Strategic/time management games are always addictive.
Mainly because, there aren’t any timed levels that you start and finish. It’s just a world that allows you to indulge in numerous activities, talk to numerous people and perform numerous tasks. It holds your attention because there is always something new for you to discover. The Sims is a perfect example. The possibilities of what you can do seem endless, hence you spend a great deal of time playing them.

bobloblaw's avatar

I remember watching a video doc by Bungie sort of on this topic. They said that their goal was to capture 30 seconds of fun and repeat it constantly while making each segment of time a unique, new and engaging experience. I suspect games that are addictive like that have that at their core.

Shuttle128's avatar

Dunno, but I make fun of my girlfriend for playing “working” games all the time. She plays Sims, Animal Crossing, and Harvest Moon quite a bit. I don’t know how anyone has fun playing them, but they certainly have a market.

lilikoi's avatar

I honestly have no idea. I tried Animal Crossing on the GameCube and thought it was…

The Most Boring Game Everrrrr.

DarkScribe's avatar

Anything that you enjoy and find challenging can become addictive. Even games can provide an adrenalin rush.

Jayy's avatar

humans are control freaks and such games provide the control and rapid advancement that players lack in the real world.

Zaku's avatar

What’s interesting to me about the addiction potential of recent games like this is that, unlike what bobloblaw suggested, these games generally offer very little that is unique or new, and what is engaging or fun about them?
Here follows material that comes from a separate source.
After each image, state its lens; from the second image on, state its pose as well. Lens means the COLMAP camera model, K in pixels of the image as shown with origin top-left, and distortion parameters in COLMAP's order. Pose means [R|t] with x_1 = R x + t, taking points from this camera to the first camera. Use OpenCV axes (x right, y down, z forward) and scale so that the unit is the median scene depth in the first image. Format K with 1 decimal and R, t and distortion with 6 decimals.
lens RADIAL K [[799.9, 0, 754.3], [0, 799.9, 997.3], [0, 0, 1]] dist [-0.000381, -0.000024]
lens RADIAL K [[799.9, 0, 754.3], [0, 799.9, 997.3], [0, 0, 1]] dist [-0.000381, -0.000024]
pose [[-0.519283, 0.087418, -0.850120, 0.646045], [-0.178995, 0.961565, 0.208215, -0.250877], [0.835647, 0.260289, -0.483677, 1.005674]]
Unlike what Darkscribe suggested, these games are usually very unchallenging and have very little that would seem to inspire adrenaline. I think it has something to do with the (also weak) social phenomenon of the massively-multi-player and free game.

ShiningToast's avatar

Oh, Animal Crossing and Harvest Moon. I wish I could have those hours back.

kurtman's avatar

LOL.. animal crossing took over half of my highschool career. I think what makes it so cool is that you can just hangout and do whatever your heart desires, I mean, fishing for the stringfish alone is fun….

ShiningToast's avatar

@Shuttle128 I think it is because of the RPG aspects to those types of games. I lurve me a good RPG, and these basically are.

You can do whatever you want, decorate your house and character, and gives you goals to work towards. I think that’s why I got so hooked on Animal Crossing and Harvest Moon, and sometime I laugh when I think of my time piddled away. At least I had fun.